Anecdotes can serve as inspiration to conduct a study, but in themselves they
can be cherry-picked and interpreted in any way that serves the storyteller's
(known or unknown) biases. The result of this approach in the past has been
thousands of people suffering from unnecessary and risky or harmful treatments
that bring no benefit, e.g., cardiac stents, arthroscopic knee surgeries, and
other medical reversals. See for example:

\- A decade of reversal: Analysis of 146 contradicted medical practices, Dr.
Vinay Prasad, Mayo Clinic Proceedings (2013) \- A Decade of Reversal: An
Analysis of 146 Contradicted Medical Practices, Dr. Vinay Prasad, Youtube
video (2013) \- Reversals of established medical practice: Evidence to abandon
ship, Dr. Vinay Prasad, JAMA (2012) \- The placebo effect isn't just for
pills, Dr.

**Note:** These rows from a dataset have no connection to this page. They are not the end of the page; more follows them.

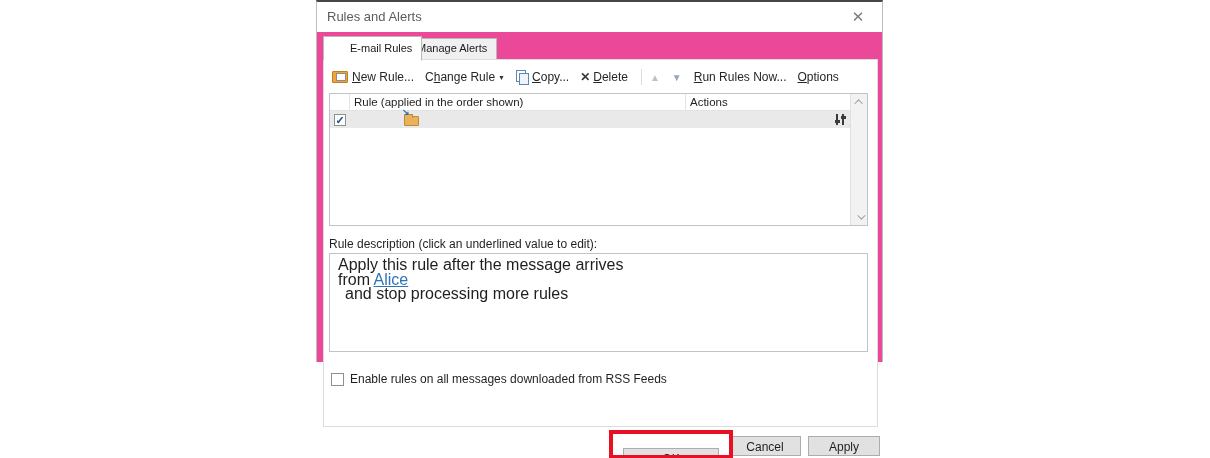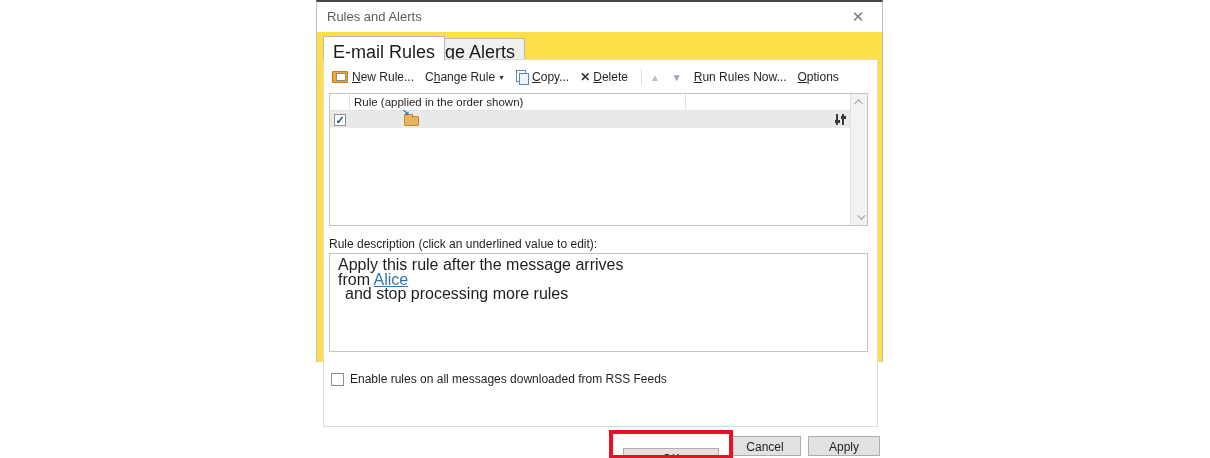--- a/index.html
+++ b/index.html
@@ -8,7 +8,7 @@
   .canvas { position:relative; width:1210px; height:458px; background:#fff; }
 
   .dialog { position:absolute; left:316px; top:0; width:567px; height:362px;
-    background:#fde047; border-top:2px solid #474747;
+    background:#ec4899; border-top:2px solid #474747;
     border-left:1px solid #bdbdbd; border-right:1px solid #bdbdbd; }
 
   .titlebar { position:absolute; left:0; top:0; width:100%; height:30px; background:#ffffff; }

Aaron Carroll, NY Times (2014)

Evidence-based medicine is necessary to protect patients from the (known or
unknown) biases of the provider. In cases where providers want to proceed
without evidence, it is their ethical obligation during the informed consent
process to alert their customers that they are being used as guinea pigs.

The solution to the problem of insufficient evidence is working to acquire
more and better evidence. Patients' health and well-being depends on it.